* Problem requirements: Every line below that carries the word "each" needs to be copied.

* Data provided:

+ + + + + + +

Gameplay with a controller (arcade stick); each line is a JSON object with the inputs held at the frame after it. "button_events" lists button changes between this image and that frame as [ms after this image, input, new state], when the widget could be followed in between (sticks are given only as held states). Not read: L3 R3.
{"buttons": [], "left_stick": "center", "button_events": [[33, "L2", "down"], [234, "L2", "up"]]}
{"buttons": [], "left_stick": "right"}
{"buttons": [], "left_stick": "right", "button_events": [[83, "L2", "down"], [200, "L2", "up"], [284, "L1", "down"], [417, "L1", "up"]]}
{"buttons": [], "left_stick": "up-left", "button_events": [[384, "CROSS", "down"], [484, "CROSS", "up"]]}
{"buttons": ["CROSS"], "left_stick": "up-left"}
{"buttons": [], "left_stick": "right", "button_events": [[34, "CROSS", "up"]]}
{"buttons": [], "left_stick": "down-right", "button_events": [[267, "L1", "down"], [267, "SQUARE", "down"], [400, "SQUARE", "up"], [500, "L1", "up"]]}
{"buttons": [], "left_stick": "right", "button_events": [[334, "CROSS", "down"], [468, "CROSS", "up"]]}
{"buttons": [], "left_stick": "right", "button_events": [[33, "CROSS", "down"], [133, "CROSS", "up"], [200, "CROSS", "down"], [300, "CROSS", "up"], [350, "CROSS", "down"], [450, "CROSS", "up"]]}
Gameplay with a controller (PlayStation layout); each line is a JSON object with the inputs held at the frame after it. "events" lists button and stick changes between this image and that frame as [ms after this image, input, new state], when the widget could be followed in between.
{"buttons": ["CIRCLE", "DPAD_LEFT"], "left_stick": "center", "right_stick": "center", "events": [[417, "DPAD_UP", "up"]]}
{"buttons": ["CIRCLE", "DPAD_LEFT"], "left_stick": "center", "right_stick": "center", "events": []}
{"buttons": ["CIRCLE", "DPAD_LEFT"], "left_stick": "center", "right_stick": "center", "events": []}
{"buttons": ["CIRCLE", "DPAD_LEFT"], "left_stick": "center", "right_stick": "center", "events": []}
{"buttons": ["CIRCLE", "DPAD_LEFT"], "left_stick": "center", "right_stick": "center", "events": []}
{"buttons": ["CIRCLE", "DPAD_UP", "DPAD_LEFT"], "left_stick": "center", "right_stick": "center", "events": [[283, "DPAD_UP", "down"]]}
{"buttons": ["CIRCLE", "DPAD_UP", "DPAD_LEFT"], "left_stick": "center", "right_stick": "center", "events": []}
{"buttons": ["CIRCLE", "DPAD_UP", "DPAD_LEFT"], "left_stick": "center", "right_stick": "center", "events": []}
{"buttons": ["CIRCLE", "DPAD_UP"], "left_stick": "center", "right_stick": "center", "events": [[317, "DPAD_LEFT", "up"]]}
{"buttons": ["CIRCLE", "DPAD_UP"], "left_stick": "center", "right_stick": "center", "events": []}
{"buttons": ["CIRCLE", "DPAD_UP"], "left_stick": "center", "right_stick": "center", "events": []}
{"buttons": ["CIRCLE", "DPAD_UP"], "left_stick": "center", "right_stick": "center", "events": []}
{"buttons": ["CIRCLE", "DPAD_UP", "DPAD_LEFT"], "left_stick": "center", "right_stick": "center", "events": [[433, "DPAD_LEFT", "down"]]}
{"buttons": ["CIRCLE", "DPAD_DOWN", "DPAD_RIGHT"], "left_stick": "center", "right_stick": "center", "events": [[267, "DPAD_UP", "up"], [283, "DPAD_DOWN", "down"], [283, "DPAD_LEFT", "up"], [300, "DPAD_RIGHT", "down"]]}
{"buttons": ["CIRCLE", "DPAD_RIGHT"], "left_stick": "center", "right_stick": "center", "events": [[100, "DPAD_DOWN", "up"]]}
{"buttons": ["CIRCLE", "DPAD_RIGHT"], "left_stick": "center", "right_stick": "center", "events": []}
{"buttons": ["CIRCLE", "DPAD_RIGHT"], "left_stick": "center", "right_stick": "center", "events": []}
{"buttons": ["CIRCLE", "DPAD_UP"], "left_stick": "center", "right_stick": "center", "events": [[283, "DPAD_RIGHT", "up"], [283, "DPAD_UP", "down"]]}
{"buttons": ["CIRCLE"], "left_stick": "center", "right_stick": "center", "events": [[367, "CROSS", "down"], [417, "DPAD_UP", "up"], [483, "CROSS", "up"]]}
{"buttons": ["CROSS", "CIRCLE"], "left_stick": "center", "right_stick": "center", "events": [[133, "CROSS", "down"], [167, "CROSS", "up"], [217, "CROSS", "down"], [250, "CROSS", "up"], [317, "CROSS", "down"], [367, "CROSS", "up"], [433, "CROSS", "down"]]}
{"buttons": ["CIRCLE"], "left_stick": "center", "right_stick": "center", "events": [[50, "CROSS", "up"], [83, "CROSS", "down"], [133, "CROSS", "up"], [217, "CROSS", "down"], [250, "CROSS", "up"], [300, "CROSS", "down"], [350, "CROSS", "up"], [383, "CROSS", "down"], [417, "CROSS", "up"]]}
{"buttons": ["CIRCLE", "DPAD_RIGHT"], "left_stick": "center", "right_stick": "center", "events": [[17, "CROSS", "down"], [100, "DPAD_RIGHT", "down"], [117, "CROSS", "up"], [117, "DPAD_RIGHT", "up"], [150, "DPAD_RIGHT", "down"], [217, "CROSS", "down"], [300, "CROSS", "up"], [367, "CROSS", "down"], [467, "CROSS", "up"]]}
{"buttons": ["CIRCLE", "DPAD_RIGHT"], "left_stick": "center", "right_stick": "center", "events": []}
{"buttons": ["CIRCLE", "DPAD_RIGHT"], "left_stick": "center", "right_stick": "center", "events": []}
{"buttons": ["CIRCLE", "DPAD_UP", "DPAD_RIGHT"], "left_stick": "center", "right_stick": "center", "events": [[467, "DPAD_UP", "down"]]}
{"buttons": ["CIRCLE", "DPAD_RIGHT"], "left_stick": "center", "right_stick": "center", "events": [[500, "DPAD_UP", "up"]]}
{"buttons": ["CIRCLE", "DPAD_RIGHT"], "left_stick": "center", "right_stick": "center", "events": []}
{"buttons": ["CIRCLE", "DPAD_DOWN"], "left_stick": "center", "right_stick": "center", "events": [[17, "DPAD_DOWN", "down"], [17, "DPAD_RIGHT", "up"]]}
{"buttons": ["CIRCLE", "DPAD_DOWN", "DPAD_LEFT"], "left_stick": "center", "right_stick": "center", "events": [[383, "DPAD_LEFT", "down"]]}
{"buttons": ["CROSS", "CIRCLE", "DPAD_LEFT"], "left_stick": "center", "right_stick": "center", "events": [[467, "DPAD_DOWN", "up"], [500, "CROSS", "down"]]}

+ + + + + + +

* Result of the exercise:
Gameplay with a controller (arcade stick); each line is a JSON object with the inputs held at the frame after it. "button_events" lists button changes between this image and that frame as [ms after this image, input, new state], when the widget could be followed in between (sticks are given only as held states). Not read: L3 R3.
Gameplay with a controller (PlayStation layout); each line is a JSON object with the inputs held at the frame after it. "events" lists button and stick changes between this image and that frame as [ms after this image, input, new state], when the widget could be followed in between.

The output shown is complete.